WHAT TO PRODUCE: Scan the entries below for the word "dentists". Copy each line that has it.

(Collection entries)
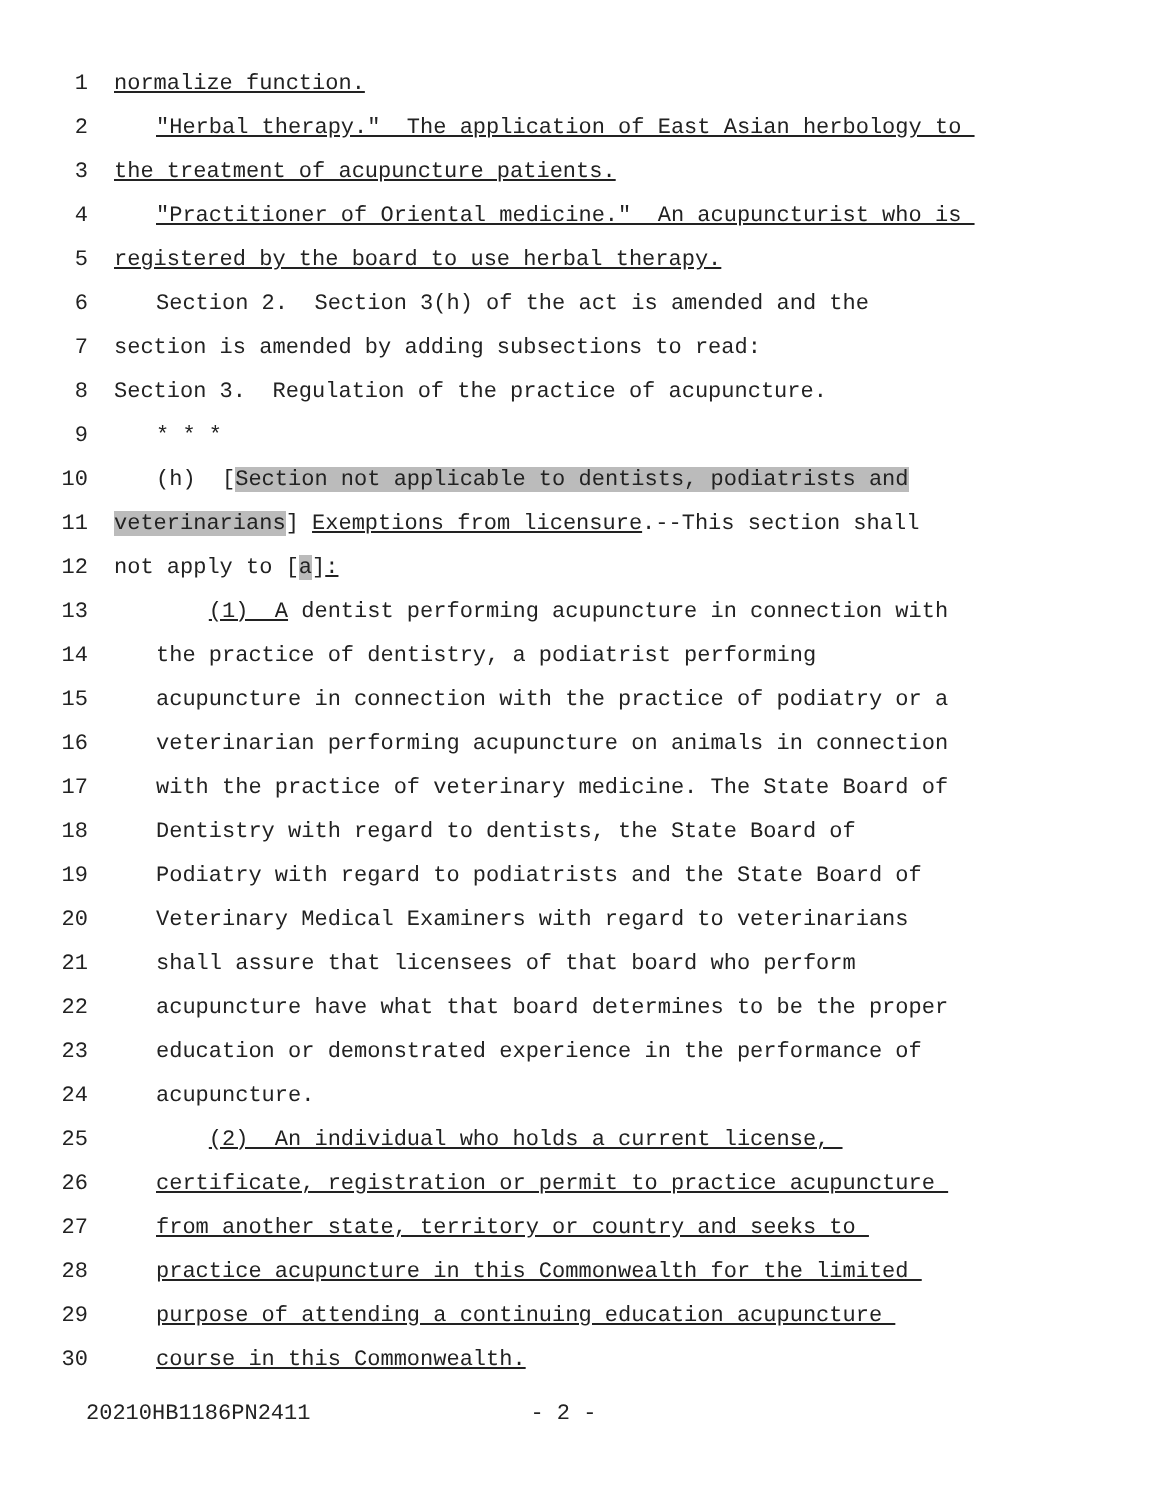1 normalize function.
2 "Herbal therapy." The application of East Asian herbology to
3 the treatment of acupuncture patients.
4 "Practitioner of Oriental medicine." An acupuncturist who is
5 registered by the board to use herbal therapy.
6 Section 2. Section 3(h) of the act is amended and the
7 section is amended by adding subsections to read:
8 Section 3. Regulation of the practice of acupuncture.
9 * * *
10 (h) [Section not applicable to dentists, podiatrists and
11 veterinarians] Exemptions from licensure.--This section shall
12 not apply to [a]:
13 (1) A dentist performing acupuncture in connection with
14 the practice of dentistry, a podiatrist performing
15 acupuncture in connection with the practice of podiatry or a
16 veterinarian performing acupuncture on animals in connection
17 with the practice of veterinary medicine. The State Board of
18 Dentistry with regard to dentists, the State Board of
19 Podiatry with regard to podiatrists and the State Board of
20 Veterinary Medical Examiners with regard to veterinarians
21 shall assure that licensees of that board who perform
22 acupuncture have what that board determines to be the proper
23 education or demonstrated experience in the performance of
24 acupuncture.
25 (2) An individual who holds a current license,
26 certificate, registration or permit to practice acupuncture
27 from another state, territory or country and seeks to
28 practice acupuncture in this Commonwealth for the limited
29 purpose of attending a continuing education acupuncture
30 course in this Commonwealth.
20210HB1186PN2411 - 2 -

OUTPUT OF THE TASK:
10 (h) [Section not applicable to dentists, podiatrists and
18 Dentistry with regard to dentists, the State Board of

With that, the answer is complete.